Bila kamu ingin benar-benar mengganti barang elektronik di rumah dengan yang baru. Penggunaan kartu kredit dianggap lebih bijak dibanding lewat pinjol.
Mengapa? Karena fasilitas kartu kredit yang kamu peroleh dari sebuah bank memiliki fitur cicilan 0%, tentunya berbeda dengan pinjaman fintech yang membebankan bunga pinjaman yang cukup tinggi kepada nasabah.
Berdasarkan pantauan redaksi Ajaib melalui internet, ada layanan kredit HP online yang mewajibkan nasabah untuk membayarkan uang DP, jika aplikasi pinjaman kamu disetujui.
Misalnya saja bila kamu mengajukan kredit elektronik di Home Credit. Di situs resmi milik mereka, kamu bisa melakukan simulasi perhitungan dari harga barang elektronik yang ingin dibeli.
Jika kamu ingin kredit laptop senilai Rp3 juta dan tenor 6 bulan, kamu perlu menyiapkan uang muka sebesar Rp799.000. Selama masa kredit, cicilan bulanan yang perlu kamu bayarkan sebesar Rp488.500.

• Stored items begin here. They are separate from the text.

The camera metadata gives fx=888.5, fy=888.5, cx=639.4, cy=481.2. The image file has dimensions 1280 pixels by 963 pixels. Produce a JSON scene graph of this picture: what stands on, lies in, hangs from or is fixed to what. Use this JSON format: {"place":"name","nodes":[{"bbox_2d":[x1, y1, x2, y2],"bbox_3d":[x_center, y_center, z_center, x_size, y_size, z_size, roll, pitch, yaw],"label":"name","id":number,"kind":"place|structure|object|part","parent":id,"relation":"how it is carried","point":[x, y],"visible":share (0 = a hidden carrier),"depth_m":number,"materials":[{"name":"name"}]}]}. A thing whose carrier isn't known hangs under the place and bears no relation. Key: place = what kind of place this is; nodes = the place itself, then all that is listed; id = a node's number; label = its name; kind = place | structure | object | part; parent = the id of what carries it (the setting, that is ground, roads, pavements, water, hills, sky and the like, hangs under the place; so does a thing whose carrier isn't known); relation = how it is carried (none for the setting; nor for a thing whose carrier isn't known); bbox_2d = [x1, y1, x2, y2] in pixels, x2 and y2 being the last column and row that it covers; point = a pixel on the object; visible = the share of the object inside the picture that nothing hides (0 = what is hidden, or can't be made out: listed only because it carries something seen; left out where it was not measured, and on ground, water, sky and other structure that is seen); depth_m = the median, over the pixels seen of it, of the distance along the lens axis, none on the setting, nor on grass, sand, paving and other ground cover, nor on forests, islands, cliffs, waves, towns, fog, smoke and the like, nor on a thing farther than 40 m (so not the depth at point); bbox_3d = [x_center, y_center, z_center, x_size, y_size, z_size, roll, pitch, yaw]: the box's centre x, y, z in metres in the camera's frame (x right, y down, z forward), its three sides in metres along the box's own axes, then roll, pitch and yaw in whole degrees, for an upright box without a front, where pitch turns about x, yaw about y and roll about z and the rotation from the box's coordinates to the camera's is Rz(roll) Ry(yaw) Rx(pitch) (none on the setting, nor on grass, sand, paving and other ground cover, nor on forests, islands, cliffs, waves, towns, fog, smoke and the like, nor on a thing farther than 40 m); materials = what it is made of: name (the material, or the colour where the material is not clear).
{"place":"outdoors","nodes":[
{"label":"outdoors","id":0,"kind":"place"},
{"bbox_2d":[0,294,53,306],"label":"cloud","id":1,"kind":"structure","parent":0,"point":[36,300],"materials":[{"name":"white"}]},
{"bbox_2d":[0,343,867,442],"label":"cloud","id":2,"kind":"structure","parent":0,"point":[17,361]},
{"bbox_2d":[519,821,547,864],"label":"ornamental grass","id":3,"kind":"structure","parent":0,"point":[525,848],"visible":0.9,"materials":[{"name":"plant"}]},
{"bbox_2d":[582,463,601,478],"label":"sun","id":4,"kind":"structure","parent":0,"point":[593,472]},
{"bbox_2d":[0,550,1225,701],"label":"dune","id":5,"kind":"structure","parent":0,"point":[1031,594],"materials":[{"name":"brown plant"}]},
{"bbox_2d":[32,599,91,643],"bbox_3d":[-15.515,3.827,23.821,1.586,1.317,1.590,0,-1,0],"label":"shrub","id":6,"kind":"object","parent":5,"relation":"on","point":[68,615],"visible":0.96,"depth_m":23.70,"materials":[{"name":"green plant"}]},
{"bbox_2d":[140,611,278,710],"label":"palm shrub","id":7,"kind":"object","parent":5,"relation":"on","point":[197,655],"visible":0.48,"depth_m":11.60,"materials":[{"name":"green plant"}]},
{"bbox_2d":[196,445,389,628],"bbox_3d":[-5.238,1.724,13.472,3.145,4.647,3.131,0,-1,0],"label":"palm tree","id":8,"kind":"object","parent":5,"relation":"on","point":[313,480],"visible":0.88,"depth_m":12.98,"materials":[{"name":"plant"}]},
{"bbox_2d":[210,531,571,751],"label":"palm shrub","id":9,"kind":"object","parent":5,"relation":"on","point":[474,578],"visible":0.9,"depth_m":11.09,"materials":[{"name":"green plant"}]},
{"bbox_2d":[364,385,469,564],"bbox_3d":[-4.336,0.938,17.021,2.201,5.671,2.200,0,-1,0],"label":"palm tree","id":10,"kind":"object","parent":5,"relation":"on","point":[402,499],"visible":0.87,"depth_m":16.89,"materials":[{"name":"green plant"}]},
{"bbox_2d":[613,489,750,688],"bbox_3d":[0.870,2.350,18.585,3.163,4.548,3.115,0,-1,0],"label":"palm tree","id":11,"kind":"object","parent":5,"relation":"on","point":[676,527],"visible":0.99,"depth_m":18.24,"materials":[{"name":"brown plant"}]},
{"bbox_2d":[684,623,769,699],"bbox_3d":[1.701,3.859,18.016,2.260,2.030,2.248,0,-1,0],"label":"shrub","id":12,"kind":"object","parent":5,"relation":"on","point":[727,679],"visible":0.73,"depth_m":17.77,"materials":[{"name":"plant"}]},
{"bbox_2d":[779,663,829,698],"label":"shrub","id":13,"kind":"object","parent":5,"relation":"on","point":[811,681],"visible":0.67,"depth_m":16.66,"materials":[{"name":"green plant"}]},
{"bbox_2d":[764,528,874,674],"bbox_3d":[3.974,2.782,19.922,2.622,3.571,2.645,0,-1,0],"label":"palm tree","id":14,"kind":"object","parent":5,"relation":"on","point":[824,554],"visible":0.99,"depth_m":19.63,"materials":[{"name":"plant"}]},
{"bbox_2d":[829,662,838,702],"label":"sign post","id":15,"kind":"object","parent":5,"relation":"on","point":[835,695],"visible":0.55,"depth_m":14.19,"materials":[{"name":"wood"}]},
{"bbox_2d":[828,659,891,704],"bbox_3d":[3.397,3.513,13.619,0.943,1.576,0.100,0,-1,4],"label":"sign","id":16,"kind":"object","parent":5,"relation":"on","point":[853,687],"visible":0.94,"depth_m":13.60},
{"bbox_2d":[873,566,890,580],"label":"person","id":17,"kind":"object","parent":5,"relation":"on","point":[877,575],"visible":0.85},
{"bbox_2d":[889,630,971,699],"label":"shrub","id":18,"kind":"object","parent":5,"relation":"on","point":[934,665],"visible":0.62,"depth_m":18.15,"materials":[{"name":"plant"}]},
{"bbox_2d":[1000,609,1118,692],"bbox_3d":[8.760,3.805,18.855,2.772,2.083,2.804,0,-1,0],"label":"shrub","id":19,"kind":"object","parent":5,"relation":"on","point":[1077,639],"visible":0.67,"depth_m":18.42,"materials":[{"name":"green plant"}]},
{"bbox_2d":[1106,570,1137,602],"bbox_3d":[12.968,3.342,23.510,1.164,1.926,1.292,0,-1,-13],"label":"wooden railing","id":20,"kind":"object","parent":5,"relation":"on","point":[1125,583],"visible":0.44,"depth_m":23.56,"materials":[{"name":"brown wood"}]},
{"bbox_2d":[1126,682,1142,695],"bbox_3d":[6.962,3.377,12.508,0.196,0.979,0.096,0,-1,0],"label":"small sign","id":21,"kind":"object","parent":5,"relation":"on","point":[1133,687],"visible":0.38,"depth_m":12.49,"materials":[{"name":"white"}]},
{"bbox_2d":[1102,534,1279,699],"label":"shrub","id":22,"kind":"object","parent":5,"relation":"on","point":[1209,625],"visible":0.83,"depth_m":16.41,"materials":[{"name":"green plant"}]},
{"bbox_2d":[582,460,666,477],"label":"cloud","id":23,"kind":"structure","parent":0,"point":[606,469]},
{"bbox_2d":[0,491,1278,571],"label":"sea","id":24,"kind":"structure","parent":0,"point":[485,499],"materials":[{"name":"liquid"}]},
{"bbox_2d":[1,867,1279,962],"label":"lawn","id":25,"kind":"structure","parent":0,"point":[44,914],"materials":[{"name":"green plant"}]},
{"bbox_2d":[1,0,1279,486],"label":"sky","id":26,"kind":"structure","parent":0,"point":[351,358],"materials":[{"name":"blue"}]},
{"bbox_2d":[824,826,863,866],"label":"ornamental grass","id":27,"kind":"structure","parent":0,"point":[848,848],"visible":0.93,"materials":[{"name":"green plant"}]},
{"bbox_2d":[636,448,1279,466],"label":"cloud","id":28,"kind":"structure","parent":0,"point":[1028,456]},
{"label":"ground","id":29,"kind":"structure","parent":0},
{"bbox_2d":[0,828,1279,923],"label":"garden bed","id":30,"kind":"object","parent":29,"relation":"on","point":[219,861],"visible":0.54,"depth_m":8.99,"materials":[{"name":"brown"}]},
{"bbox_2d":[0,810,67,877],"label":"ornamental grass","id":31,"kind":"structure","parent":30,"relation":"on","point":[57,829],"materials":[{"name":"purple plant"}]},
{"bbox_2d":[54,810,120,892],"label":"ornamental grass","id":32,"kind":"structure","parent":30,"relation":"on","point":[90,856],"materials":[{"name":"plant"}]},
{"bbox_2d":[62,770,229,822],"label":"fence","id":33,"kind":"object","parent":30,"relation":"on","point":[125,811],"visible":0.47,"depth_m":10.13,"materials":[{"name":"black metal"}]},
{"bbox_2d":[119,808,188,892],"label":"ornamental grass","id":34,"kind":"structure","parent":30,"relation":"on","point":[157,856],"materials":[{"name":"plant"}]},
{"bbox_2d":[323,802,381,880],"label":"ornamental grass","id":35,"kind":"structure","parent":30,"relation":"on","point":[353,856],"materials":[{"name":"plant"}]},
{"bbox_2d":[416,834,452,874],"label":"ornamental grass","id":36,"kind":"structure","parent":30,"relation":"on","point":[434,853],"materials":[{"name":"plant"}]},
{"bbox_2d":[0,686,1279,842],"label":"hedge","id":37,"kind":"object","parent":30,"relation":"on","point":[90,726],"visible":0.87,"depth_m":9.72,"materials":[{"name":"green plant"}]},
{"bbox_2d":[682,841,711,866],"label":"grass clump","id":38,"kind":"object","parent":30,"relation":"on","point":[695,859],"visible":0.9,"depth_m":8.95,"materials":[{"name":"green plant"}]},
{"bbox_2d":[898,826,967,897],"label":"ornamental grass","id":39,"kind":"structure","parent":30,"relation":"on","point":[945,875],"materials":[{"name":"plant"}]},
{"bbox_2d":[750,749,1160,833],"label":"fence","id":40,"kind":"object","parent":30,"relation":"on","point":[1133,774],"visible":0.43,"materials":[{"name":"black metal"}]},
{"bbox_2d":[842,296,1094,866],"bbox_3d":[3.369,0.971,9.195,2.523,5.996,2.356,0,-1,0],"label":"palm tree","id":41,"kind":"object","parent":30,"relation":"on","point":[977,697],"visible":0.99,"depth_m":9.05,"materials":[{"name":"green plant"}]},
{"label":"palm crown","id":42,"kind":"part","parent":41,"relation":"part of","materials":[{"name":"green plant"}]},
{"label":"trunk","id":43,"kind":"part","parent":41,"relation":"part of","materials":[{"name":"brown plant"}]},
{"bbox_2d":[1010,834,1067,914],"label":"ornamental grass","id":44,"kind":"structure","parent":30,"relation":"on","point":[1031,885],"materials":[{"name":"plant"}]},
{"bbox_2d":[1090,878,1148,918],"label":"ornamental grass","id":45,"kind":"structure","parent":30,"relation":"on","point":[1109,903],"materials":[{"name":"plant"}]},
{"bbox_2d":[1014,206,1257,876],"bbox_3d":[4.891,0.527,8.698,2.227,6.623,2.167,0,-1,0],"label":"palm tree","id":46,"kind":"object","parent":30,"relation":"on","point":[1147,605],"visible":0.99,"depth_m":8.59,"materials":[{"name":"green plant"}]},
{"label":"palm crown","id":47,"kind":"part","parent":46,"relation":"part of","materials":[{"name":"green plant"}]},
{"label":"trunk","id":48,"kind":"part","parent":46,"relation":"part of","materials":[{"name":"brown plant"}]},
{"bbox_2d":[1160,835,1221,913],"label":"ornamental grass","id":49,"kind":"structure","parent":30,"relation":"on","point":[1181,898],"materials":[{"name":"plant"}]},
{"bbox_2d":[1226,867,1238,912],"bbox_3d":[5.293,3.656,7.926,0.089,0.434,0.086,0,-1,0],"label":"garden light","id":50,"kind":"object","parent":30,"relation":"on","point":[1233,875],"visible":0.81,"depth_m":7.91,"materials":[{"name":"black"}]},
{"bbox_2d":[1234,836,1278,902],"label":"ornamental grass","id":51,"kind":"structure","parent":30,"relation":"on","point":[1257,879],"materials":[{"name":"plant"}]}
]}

Untuk mengetahui akumulasi dari cicilan yang kamu bayarkan, kamu bisa mengalikan Rp488.500 x 6 bulan = Rp2.931.000. Serta, ditambahkan dengan uang muka yang sudah dibayarkan yakni senilai Rp799.000.
Total kesuluruhan biaya = Rp799.000 + Rp2.931.000 = Rp3.730.000
Bagaimana dengan kartu kredit? Jika kamu membeli produk elektronik dengan harga dan tenor yang sama.
Di mana, kamu menggunakan fitur cicilan 0%, kamu hanya perlu membayar sebesar Rp3.000.000 / 6 bulan = Rp500.000 per bulan selama 6 bulan ke depan.
Dari perhitungan menggunakan kartu kredit dan pinjaman fintech di atas, kita sudah mendapatkan gambaran bahwa bunga pinjaman bank lebih rendah dibanding bunga pinjaman fintech. Namun untuk kemudahan dalam proses pengajuan, pinjaman fintech lebih unggul dibanding layanan perbankan.
Mengapa? Karena proses pengajuan pinjaman fintech hanya membutukan beberapa dokumen saja seperti KTP dan 1 dokumen pendukung lainnya.
Lamanya proses pengajuan di fintech hanya memakan waktu sekitar 5-15 menit saja, di mana pada rentang waktu tersebut nasabah sudah bisa mengetahui apakah aplikasi pinjaman yang diajukan disetujui atau tidak. Jika disetujui, kamu tinggal menandatangani SPK dan membayar uang muka.
Namun persyaratan pengajuan setiap fintech berbeda-beda, sehingga kamu perlu membaca dan memahami terlebih dahulu bagaimana mekanisme dan persyaratan yang berlaku.
Beli Elektronik dengan Investasi Tanpa Berutang
Kredit elektronik menggunakan kartu kredit atau pinjaman fintech tetap memiliki risiko sepanjang masa kredit masih berjalan. Daripada terbebani dengan utang yang dapat mengganggu keuanganmu di masa mendatang.
Alangkah baiknya, milenial yang ingin membeli produk elektronik bisa menabung uangnya terlebih dahulu di jenis instrumen investasi yang memang cocok untuk tujuan finansial jangka pendek.
Milenial bisa berinvestasi di reksa dana pasar uang atau reksa dana pendapatan tetap lewat aplikasi Ajaib guna menyiapkan dana untuk membeli gadget baru. Potensi return dari kedua jenis reksa dana tersebut bisa mencapai lebih dari 10% per tahunnya. Dengan begitu, milenial bisa terbebas dari utang konsumtif dan terhindar dari risiko terlilit utang di kemudian hari.